← millrace millrace ↗
the inference server

One language, socket to logits

The millrace server is a from-scratch, pure-Mojo GPU inference engine for Qwen2.5 (0.5B and 3B) on Apple Silicon, served over an OpenAI-compatible HTTP API. Every GPU kernel — matmul, attention, RMSNorm, RoPE, SwiGLU, the int4 dequant path — is hand-written in Mojo, reaching Apple's simdgroup_matrix units through AIR external_call. There are no C++, CUDA, or Metal-shader GPU dependencies, and no Python or MAX on the request path.

Goal

Own the whole inference path in one language. Most local-LLM stacks are a thin scripting layer over a C++/Metal core (MLX) or a C/C++ engine (llama.cpp via Ollama). millrace instead writes the transformer forward pass — and every kernel it runs on — by hand in Mojo, on Apple's Metal GPU, with a small, readable codebase.

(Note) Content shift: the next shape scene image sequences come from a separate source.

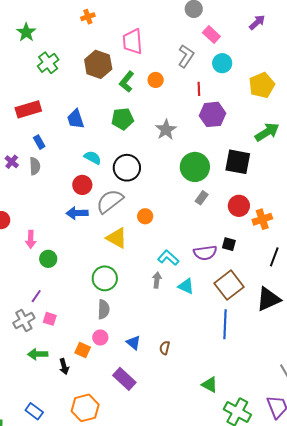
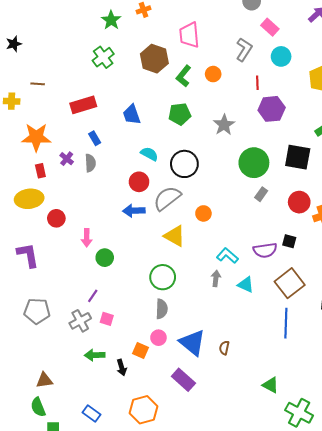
green star: (26, 32) -> (111, 20), moved
blue triangle: (133, 343) -> (192, 343), size x1.8

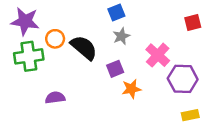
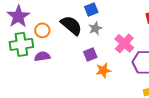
purple star: (25, 21) -> (18, 16), turned 30
black semicircle: (84, 48) -> (71, 25), moved
purple semicircle: (55, 98) -> (42, 56), moved

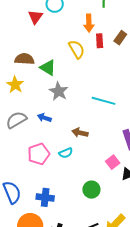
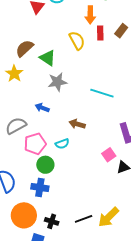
brown semicircle: (24, 59) -> (25, 48), turned -48
gray star: (59, 91) -> (57, 82), turned 30
gray semicircle: (16, 120) -> (16, 126), moved
green circle: (91, 190) -> (45, 165), moved

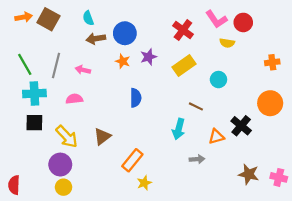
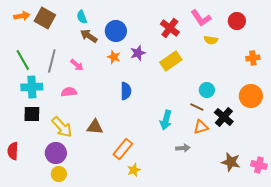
red circle: (243, 22) -> (237, 21), moved
brown arrow: (96, 39) -> (89, 36), turned 42
pink arrow: (83, 70) -> (77, 65), turned -152
cyan circle: (218, 80) -> (207, 90), moved
brown line: (196, 106) -> (197, 107), moved
brown triangle: (102, 137) -> (95, 127), turned 42
red semicircle: (14, 185) -> (13, 151), moved

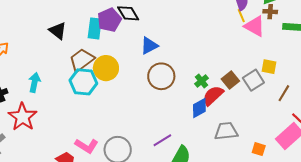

It's a learning/research engine, and honest about the trade. The mature frameworks are faster; on an M4 the 3B at 4-bit decodes ~18 tok/s vs ~50 for MLX and Ollama. That gap — per-token Metal dispatch overhead on decode, and a Mojo simdgroup_matrix ceiling on prefill GEMM — is the interesting part, and it's documented with raw numbers rather than hidden. The payoff is a stack with no external GPU libraries that you can read end to end, and your data never leaves the machine.

Design

Implementation

The engine is a small Mojo library: GPU kernels in kernels.mojo, the model in model.mojo, a byte-level BPE tokenizer, chat templating, and the HTTP server.

prompt ─▶ jinja2.mojo template ─▶ BPE tokenizer ─▶ Qwen2 model (GPU/Metal) ─▶ tokenizer ─▶ text
                                                  │  embed → N decoder layers → norm → tied LM head
                                                  │  (RMSNorm · GQA attn + RoPE · SwiGLU · KV cache)
                                          weight loader: safetensors ─▶ bf16 on device

The forward pass

Each decoder layer is the standard Qwen2/Llama pre-norm block: RMSNorm → Q/K/V projections (Q/K/V carry a bias; Qwen2-specific) → RoPE → causal grouped-query attention (7 query heads per KV head) → output projection, then RMSNorm → SwiGLU MLP (down(silu(gate(x)) · up(x))), each with a residual add. The head reuses the embedding matrix as a tied LM head. The hand-written Metal kernels: embed, rmsnorm, matmul (y = x·Wᵀ + b), silu_mul, and attn_cached (RoPE + causal GQA over the KV cache).

Loader, tokenizer, templating — all hand-written

Decode & the KV cache

Prefill runs the whole prompt in one GPU pass; each step then appends one position to a single-sequence, GPU-resident KV cache. Keys are RoPE-rotated once on write, so a decode step costs O(positions), not O(T²). Only token ids cross back to the host — tokenization and the argmax/sampler stay on-device. Sampling (repetition penalty → temperature → top-k → top-p) matches HF's logits processors; greedy is the default and the verifiable one.

int4 & serving

Setting QWEN_Q4=1 loads the projection weights as group-128 int4 (embedding/LM head stay bf16): on the 3B, ~2× faster decode GEMVs and ~4× smaller projection weights at ~84% top-1 agreement with bf16. The OpenAI-compatible server runs on flare's kqueue reactor — GET /v1/models, POST /v1/chat/completions, and POST /v1/responses, with request params, a usage block, and SSE streaming. opencode drives it directly.

Verified, every step

Each phase ships behind a conformance gate against the CPU oracle: attention+RoPE matches to ≤ 8.4e-6, matmul is bit-exact, the tokenizer is byte-identical, and end-to-end greedy generation is token-for-token identical to HuggingFace — "What is the capital of France?" → The capital of France is Paris., all eight ids matching. Kernel-optimization work (coalesced GEMV, warp-per-row RMSNorm, flash-style attention, bf16-resident weights) took 0.5B decode from ~11 to ~26 tok/s on an M4, with long context now improving per-token throughput.